Je pense que cela peut être mal interprété. Les femmes ont appris à être des mères affectueuses, bienveillantes et aimables. Mais ce sont des rôles que la société nous a dictées. Les hommes, eux, ont appris à être forts, courageux, à combattre, à ne pas montrer leurs sentiments. Ensuite, bien sûr, il est plus facile pour les femmes de prendre soin des autres. C’est pourquoi nous (les femmes NDLR) pouvons ressentir plus de sympathie envers les animaux ou la nature. L’écoféminisme défend le fait que le soin donné à la nature est un investissement dont on récolte les fruits.
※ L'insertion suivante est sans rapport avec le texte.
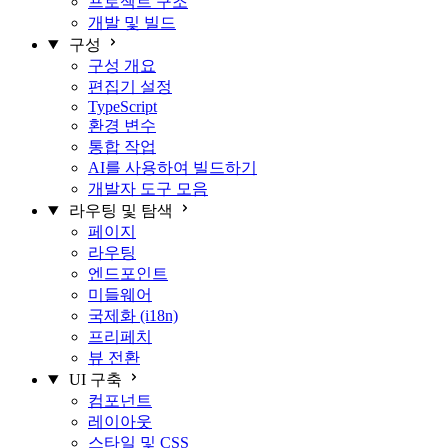
프로젝트 구조
개발 및 빌드
구성
구성 개요
편집기 설정
TypeScript
환경 변수
통합 작업
AI를 사용하여 빌드하기
개발자 도구 모음
라우팅 및 탐색
페이지
라우팅
엔드포인트
미들웨어
국제화 (i18n)
프리페치
뷰 전환
UI 구축
컴포넌트
레이아웃
스타일 및 CSS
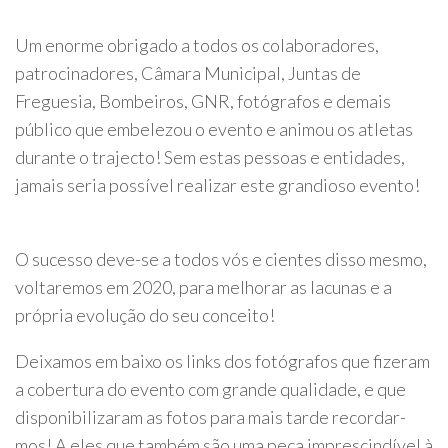
Um enorme obrigado a todos os colaboradores,
patrocinadores, Câmara Municipal, Juntas de
Freguesia, Bombeiros, GNR, fotógrafos e demais
público que embelezou o evento e animou os atletas
durante o trajecto! Sem estas pessoas e entidades,
jamais seria possível realizar este grandioso evento!
O sucesso deve-se a todos vós e cientes disso mesmo,
voltaremos em 2020, para melhorar as lacunas e a
própria evolução do seu conceito!
Deixamos em baixo os links dos fotógrafos que fizeram
a cobertura do evento com grande qualidade, e que
disponibilizaram as fotos para mais tarde recordar-
mos! A eles que também são uma peça imprescindível à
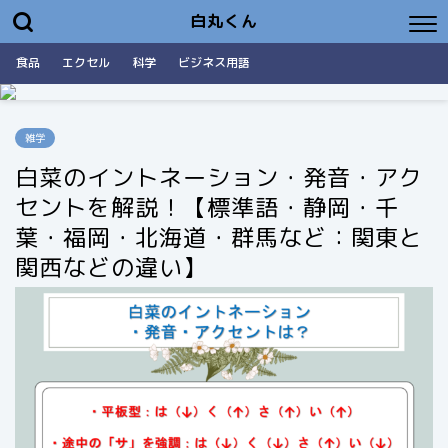
白丸くん
食品
エクセル
科学
ビジネス用語
雑学
白菜のイントネーション・発音・アク
セントを解説！【標準語・静岡・千
葉・福岡・北海道・群馬など：関東と
関西などの違い】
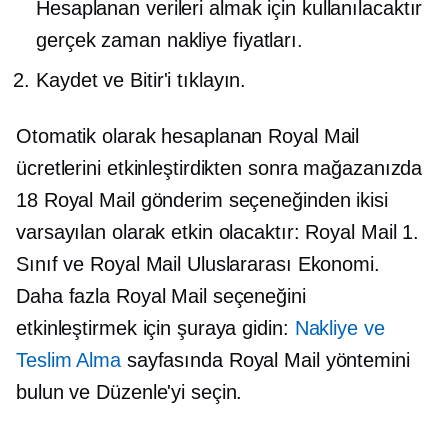
Hesaplanan verileri almak için kullanılacaktır
gerçek zaman
nakliye fiyatları.
Kaydet ve Bitir'i tıklayın.
Otomatik olarak hesaplanan Royal Mail
ücretlerini etkinleştirdikten sonra mağazanızda
18 Royal Mail gönderim seçeneğinden ikisi
varsayılan olarak etkin olacaktır: Royal Mail 1.
Sınıf ve Royal Mail Uluslararası Ekonomi.
Daha fazla Royal Mail seçeneğini
etkinleştirmek için şuraya gidin:
Nakliye ve
Teslim Alma
sayfasında Royal Mail yöntemini
bulun ve Düzenle'yi seçin.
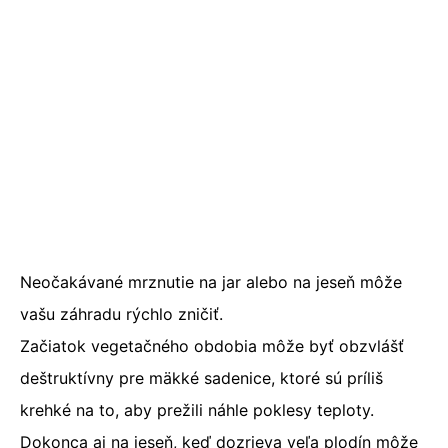
Neočakávané mrznutie na jar alebo na jeseň môže
vašu záhradu rýchlo zničiť.
Začiatok vegetačného obdobia môže byť obzvlášť
deštruktívny pre mäkké sadenice, ktoré sú príliš
krehké na to, aby prežili náhle poklesy teploty.
Dokonca aj na jeseň, keď dozrieva veľa plodín môže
Les hommes doivent évoluer dans ces croyance de la vie que ce système capitaliste nous imposent. Nous devons prendre soin de nous-mêmes et de ceux qui nous entourent. Nous devons prendre soin de la nature, nous devons nous occuper des animaux, nous devons être gentils. Nous ne pouvons pas détruire pour notre avantage. Donc, c’est un peu que l’idée qu’il ne suffit pas de construire des choses uniquement pour notre propre intérêt. C’est l’idée d’une vie en communauté. C’est pourquoi les femmes ont plus de facilité à comprendre ces choses. Parce que nous croyons que la nature fait partie de nous et que nous devons en prendre soin. C’est valide pour les hommes aussi, même s’ils n’ont pas appris à « prendre soin des autres ». Les hommes peuvent le faire. Les hommes doivent évoluer dans cette direction, parce que sinon, il y aura toujours des inégalités.

Pour conclure, le vélo est-il un bon moyen d’émancipation pour les femmes?

Le vélo c’est pour moi la métaphore la plus exacte de la libération des femmes. Parce que vous conduisez, vous prenez le contrôle de votre vie métaphoriquement. La vie ne nous a appris que nous ne pouvons pas prendre le contrôle, que c’est l’homme qui a le contrôle : de la vie, du travail, de la maison. Nous sommes en parti dépendante parce que nous ne savons pas comment entreprendre. Mais en vélo vous pouvez rouler à votre guise, tourner à droite. Si vous voulez freiner, vous freinez. Donc, le vélo donne une grande liberté. De plus, nous sommes en sécurité. Je pense que si vous voulez échapper à une situation indésirable, le faire à pied serait très lent, partir en voiture peut être difficile, prendre un bus remplit d’hommes peut s’avérer dangereux. Alors que en vélo, vous pouvez quitter cet endroit facilement. C’est une façon de prendre soin de la nature aussi, c’est une façon de s’opposer au système consumériste et capitaliste. Vous ne dépensez pas, vous ne détruisez rien. Je crois que la bicyclette permet d’en finir avec le système dans lequel nous sommes habitués à vivre. Donc bien sûr, le vélo aide. Par exemple dans les pays, comme l’Inde, le Népal, où les ressources économiques sont moins importantes, le vélo aide les femmes à se rendre sur leur lieu de travail. Aussi, cet outil leur permet de ne pas dépendre de leurs maris, à qui le véhicule familial appartient en général. Ensuite, avec le vélo, elles peuvent être libres de se déplacer. Alors bien sûr, le vélo aide beaucoup à l’émancipation et à l’autonomisation des femmes.